**EXERCISE DETAILS:** Write out each line of the entries below that holds the word "insetter".

**SOURCE INFORMATION:**
================

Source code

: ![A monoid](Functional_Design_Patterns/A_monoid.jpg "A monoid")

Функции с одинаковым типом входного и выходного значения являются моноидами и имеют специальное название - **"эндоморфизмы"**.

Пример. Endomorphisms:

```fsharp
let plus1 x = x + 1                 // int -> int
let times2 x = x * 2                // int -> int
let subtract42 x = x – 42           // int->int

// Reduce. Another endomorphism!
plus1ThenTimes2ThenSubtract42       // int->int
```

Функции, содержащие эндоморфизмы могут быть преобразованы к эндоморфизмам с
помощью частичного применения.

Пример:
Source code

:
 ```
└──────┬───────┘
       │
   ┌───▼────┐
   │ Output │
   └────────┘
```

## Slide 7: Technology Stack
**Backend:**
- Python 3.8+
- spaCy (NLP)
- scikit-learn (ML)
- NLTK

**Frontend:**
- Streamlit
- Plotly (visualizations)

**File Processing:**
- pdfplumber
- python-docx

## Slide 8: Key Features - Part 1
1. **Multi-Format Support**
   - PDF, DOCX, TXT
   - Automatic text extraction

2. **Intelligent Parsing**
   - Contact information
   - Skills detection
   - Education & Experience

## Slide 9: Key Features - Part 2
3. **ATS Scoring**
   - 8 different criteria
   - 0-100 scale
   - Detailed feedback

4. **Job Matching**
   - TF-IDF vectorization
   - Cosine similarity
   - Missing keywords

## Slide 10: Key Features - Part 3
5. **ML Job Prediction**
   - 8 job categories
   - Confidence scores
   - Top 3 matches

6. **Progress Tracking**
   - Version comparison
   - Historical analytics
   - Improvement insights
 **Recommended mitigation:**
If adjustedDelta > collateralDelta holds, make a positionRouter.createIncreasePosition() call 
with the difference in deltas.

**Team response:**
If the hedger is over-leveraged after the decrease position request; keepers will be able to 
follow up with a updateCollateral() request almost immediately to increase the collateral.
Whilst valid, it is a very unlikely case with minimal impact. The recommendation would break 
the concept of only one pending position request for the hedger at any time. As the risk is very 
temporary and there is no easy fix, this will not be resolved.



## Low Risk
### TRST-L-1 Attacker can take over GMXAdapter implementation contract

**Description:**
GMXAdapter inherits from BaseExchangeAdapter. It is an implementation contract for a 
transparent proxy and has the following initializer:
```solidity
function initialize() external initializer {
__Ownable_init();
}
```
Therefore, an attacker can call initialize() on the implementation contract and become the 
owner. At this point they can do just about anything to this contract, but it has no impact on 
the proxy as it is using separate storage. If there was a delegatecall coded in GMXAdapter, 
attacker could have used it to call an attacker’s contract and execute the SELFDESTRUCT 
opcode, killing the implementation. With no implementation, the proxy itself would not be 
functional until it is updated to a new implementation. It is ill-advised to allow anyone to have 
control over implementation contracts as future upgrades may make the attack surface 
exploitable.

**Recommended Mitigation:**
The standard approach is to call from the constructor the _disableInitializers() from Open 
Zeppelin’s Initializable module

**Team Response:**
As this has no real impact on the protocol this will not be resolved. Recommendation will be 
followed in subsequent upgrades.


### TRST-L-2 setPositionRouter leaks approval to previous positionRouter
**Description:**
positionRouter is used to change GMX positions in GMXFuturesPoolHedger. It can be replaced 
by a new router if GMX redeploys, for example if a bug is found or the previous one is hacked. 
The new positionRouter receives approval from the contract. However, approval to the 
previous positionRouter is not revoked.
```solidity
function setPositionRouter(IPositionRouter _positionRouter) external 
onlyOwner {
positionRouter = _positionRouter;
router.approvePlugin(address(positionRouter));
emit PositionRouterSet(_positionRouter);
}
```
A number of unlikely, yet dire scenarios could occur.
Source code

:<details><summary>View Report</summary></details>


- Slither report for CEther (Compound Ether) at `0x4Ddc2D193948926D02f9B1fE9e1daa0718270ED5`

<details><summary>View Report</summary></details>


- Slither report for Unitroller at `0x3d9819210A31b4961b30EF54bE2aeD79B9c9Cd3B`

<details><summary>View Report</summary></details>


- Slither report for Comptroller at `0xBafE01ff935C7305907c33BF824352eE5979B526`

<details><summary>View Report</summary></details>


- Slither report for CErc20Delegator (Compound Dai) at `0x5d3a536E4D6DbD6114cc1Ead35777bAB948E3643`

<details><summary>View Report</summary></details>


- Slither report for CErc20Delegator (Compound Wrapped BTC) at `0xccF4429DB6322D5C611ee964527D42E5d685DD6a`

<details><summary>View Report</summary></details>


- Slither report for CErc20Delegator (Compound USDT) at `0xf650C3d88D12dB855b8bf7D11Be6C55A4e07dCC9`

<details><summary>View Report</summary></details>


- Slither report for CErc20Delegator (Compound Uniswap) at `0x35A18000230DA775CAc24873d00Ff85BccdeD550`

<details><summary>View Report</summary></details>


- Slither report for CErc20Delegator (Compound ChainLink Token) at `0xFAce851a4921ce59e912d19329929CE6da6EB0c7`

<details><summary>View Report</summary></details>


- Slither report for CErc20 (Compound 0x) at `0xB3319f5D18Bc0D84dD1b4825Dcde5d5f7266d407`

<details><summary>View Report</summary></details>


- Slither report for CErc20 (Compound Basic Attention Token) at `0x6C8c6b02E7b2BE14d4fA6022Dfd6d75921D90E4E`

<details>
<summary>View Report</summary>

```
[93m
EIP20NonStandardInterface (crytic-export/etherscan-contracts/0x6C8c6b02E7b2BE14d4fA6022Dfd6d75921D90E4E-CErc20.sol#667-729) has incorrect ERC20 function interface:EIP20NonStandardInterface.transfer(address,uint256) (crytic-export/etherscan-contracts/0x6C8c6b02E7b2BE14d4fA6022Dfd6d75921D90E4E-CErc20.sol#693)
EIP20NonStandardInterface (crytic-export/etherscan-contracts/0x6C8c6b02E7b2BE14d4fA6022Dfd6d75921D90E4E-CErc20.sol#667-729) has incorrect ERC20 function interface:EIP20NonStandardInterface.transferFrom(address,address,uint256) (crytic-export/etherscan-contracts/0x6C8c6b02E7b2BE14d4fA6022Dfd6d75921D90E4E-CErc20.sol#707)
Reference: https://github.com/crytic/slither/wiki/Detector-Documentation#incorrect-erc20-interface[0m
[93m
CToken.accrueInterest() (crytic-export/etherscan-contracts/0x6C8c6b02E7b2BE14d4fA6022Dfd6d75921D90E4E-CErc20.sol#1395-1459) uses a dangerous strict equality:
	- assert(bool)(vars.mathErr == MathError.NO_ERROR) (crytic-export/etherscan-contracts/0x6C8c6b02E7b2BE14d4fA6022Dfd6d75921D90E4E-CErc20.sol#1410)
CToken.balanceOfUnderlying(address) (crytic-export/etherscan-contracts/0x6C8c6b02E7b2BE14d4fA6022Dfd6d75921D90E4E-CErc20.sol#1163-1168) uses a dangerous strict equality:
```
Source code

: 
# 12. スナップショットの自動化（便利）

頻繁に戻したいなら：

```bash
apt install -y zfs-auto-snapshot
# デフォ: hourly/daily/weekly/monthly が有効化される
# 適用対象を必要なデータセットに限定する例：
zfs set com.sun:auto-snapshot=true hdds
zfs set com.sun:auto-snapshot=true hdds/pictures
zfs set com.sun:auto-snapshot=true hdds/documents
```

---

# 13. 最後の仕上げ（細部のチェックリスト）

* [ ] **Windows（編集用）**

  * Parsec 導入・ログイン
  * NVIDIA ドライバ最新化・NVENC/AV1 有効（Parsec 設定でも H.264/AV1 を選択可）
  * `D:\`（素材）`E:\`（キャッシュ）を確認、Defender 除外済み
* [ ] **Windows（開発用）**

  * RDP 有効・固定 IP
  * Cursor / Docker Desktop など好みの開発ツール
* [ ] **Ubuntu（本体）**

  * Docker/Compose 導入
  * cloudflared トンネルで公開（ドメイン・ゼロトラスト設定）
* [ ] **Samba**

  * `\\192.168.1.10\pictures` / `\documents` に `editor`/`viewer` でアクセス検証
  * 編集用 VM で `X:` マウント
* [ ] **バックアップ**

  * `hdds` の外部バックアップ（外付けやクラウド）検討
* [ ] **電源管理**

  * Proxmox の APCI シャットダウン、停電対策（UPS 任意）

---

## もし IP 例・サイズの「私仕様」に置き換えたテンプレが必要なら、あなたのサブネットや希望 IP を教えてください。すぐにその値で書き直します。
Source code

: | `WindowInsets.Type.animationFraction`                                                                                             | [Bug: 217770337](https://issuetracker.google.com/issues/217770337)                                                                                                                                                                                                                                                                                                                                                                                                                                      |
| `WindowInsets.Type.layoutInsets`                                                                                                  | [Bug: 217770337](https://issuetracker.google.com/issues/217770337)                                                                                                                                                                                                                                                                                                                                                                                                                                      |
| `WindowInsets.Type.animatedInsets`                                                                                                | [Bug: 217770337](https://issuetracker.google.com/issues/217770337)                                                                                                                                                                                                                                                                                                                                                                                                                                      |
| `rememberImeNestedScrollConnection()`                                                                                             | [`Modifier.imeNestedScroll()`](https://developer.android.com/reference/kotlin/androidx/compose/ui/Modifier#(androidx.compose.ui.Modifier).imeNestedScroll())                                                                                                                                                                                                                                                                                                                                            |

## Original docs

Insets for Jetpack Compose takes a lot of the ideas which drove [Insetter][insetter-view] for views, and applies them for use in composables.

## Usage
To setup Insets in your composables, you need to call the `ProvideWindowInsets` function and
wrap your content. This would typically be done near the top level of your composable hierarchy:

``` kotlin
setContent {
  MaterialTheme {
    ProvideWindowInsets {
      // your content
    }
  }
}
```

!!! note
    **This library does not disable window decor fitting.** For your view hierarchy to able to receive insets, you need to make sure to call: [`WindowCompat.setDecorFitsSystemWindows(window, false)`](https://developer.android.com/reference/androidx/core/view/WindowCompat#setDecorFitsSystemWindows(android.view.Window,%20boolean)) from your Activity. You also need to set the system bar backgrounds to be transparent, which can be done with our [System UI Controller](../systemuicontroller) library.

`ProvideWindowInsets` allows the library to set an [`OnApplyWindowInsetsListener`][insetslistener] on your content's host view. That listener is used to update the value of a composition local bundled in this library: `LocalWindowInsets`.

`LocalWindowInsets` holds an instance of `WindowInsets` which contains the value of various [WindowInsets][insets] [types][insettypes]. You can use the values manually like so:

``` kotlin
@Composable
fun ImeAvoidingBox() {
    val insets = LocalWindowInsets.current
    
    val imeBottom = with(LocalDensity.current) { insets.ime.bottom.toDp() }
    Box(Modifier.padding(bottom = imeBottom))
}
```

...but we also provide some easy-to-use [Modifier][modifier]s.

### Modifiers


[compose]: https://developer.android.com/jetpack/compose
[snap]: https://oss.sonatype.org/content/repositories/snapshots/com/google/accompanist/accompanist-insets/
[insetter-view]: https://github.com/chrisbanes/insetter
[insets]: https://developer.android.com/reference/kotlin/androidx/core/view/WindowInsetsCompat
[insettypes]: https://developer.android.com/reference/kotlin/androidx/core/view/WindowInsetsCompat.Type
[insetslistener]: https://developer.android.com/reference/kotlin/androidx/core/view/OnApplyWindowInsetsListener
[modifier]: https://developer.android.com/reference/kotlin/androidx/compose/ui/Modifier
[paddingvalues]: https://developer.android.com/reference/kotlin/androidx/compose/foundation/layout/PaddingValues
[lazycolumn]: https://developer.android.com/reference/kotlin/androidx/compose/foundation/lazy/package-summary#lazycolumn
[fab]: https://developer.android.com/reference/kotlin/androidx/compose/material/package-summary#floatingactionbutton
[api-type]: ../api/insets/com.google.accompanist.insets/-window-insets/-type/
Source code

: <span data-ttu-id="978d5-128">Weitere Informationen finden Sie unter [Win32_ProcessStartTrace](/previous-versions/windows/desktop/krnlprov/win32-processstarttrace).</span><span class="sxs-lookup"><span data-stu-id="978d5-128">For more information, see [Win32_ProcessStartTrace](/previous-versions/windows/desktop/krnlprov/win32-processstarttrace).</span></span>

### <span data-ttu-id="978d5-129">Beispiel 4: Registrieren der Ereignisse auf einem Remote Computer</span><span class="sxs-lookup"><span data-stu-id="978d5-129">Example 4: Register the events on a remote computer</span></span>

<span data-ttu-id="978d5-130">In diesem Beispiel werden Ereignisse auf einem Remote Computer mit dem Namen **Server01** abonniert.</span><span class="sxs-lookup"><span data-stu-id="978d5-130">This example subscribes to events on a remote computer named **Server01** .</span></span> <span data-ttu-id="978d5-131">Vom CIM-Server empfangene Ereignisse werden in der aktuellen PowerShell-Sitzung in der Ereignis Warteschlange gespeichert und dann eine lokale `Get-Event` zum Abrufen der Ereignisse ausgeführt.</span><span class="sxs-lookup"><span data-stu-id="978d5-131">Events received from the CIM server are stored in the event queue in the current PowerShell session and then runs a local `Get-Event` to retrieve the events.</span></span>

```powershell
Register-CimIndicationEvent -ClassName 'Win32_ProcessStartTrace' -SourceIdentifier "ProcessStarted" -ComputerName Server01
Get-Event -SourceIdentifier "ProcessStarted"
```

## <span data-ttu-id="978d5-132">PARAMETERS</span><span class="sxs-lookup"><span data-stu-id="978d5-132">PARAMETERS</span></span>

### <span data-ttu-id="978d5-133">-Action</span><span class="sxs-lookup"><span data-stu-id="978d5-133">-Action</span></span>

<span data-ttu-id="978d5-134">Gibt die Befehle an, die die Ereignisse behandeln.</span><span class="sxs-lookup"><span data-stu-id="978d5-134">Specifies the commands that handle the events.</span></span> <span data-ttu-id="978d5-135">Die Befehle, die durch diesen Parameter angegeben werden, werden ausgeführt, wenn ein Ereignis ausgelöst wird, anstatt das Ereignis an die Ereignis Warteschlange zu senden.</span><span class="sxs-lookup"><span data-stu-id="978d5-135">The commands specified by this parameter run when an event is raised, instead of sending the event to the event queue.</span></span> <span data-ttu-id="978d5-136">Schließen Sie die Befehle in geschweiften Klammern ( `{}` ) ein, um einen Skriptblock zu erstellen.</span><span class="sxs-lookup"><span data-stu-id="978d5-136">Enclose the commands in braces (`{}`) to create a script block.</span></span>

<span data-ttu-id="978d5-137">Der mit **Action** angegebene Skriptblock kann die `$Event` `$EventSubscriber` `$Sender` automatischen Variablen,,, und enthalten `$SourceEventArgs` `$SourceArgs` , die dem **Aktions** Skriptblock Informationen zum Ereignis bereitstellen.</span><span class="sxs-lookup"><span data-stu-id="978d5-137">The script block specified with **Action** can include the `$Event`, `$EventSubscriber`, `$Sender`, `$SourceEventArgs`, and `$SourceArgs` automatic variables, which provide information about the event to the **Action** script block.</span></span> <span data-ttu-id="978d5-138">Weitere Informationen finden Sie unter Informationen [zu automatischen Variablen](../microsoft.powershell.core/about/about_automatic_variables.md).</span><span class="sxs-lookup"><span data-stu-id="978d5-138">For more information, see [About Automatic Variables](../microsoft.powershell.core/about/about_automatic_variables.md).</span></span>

================

**OUTPUT:**
Insets for Jetpack Compose takes a lot of the ideas which drove [Insetter][insetter-view] for views, and applies them for use in composables.
[insetter-view]: https://github.com/chrisbanes/insetter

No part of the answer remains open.